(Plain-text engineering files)
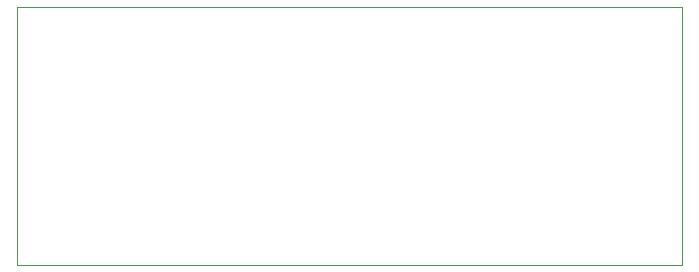
<source format=gbr>
%TF.GenerationSoftware,KiCad,Pcbnew,(6.0.0)*%
%TF.CreationDate,2022-09-27T13:06:44+08:00*%
%TF.ProjectId,rpiconnector,72706963-6f6e-46e6-9563-746f722e6b69,rev?*%
%TF.SameCoordinates,Original*%
%TF.FileFunction,Profile,NP*%
%FSLAX46Y46*%
G04 Gerber Fmt 4.6, Leading zero omitted, Abs format (unit mm)*
G04 Created by KiCad (PCBNEW (6.0.0)) date 2022-09-27 13:06:44*
%MOMM*%
%LPD*%
G01*
G04 APERTURE LIST*
%TA.AperFunction,Profile*%
%ADD10C,0.050000*%
%TD*%
%TA.AperFunction,Profile*%
%ADD11C,0.100000*%
%TD*%
G04 APERTURE END LIST*
D10*
X116700000Y-52500000D02*
X116700000Y-74400000D01*
D11*
X173000000Y-52500000D02*
X116700000Y-52500000D01*
D10*
X173000000Y-52500000D02*
X173000000Y-74400000D01*
X173000000Y-74400000D02*
X116700000Y-74400000D01*
M02*

</source>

## Exercise objective
The answer consists solely of the lines from the one containing "G04 Gerber Fmt" through the last line of the data above, reproduced exactly.

## Expected output
G04 Gerber Fmt 4.6, Leading zero omitted, Abs format (unit mm)*
G04 Created by KiCad (PCBNEW (6.0.0)) date 2022-09-27 13:06:44*
%MOMM*%
%LPD*%
G01*
G04 APERTURE LIST*
%TA.AperFunction,Profile*%
%ADD10C,0.050000*%
%TD*%
%TA.AperFunction,Profile*%
%ADD11C,0.100000*%
%TD*%
G04 APERTURE END LIST*
D10*
X116700000Y-52500000D02*
X116700000Y-74400000D01*
D11*
X173000000Y-52500000D02*
X116700000Y-52500000D01*
D10*
X173000000Y-52500000D02*
X173000000Y-74400000D01*
X173000000Y-74400000D02*
X116700000Y-74400000D01*
M02*

</source>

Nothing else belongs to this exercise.